WORK TO BE COMPLETED:
Your answer should be exactly the lines from the one that contains "### 3) 자동 링크 사용 방법" through the final line of the entries below, and nothing else.

RECORDS FOR THIS EXERCISE:

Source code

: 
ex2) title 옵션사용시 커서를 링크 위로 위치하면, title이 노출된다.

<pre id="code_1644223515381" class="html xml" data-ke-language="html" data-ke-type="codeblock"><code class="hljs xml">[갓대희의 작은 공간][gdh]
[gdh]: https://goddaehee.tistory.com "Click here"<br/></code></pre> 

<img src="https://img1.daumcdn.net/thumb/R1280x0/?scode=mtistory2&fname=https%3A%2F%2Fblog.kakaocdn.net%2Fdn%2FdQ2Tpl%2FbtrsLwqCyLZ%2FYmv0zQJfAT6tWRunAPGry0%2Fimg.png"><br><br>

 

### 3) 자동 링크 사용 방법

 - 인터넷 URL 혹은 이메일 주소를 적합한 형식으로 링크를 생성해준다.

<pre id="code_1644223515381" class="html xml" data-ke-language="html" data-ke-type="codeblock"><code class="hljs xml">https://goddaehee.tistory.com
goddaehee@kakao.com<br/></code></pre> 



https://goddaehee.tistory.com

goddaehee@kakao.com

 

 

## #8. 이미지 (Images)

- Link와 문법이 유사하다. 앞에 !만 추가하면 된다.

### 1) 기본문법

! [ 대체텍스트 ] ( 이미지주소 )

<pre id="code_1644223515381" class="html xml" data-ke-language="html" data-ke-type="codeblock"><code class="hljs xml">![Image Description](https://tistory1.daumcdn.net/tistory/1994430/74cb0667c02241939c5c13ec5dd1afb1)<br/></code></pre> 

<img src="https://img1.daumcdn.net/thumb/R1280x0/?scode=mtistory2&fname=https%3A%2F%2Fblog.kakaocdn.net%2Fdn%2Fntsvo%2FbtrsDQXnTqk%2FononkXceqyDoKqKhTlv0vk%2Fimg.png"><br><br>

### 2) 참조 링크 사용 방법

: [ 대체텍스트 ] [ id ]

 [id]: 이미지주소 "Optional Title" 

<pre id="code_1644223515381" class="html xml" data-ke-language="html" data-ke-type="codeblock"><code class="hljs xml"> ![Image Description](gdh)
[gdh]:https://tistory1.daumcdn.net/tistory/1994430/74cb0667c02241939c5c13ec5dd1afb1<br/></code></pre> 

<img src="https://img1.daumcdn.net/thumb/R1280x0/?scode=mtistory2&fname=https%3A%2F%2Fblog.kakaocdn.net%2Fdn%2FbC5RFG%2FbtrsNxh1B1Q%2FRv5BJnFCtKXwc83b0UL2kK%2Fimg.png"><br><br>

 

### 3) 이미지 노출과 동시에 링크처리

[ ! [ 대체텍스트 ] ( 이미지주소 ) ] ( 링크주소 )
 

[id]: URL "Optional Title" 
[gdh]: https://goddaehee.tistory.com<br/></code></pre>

RESPONSE:
### 3) 자동 링크 사용 방법

 - 인터넷 URL 혹은 이메일 주소를 적합한 형식으로 링크를 생성해준다.

<pre id="code_1644223515381" class="html xml" data-ke-language="html" data-ke-type="codeblock"><code class="hljs xml">https://goddaehee.tistory.com
goddaehee@kakao.com<br/></code></pre> 



https://goddaehee.tistory.com

goddaehee@kakao.com

 

 

## #8. 이미지 (Images)

- Link와 문법이 유사하다. 앞에 !만 추가하면 된다.

### 1) 기본문법

! [ 대체텍스트 ] ( 이미지주소 )

<pre id="code_1644223515381" class="html xml" data-ke-language="html" data-ke-type="codeblock"><code class="hljs xml">![Image Description](https://tistory1.daumcdn.net/tistory/1994430/74cb0667c02241939c5c13ec5dd1afb1)<br/></code></pre> 

<img src="https://img1.daumcdn.net/thumb/R1280x0/?scode=mtistory2&fname=https%3A%2F%2Fblog.kakaocdn.net%2Fdn%2Fntsvo%2FbtrsDQXnTqk%2FononkXceqyDoKqKhTlv0vk%2Fimg.png"><br><br>

### 2) 참조 링크 사용 방법

: [ 대체텍스트 ] [ id ]

 [id]: 이미지주소 "Optional Title" 

<pre id="code_1644223515381" class="html xml" data-ke-language="html" data-ke-type="codeblock"><code class="hljs xml"> ![Image Description](gdh)
[gdh]:https://tistory1.daumcdn.net/tistory/1994430/74cb0667c02241939c5c13ec5dd1afb1<br/></code></pre> 

<img src="https://img1.daumcdn.net/thumb/R1280x0/?scode=mtistory2&fname=https%3A%2F%2Fblog.kakaocdn.net%2Fdn%2FbC5RFG%2FbtrsNxh1B1Q%2FRv5BJnFCtKXwc83b0UL2kK%2Fimg.png"><br><br>

 

### 3) 이미지 노출과 동시에 링크처리

[ ! [ 대체텍스트 ] ( 이미지주소 ) ] ( 링크주소 )
 

[id]: URL "Optional Title" 
[gdh]: https://goddaehee.tistory.com<br/></code></pre>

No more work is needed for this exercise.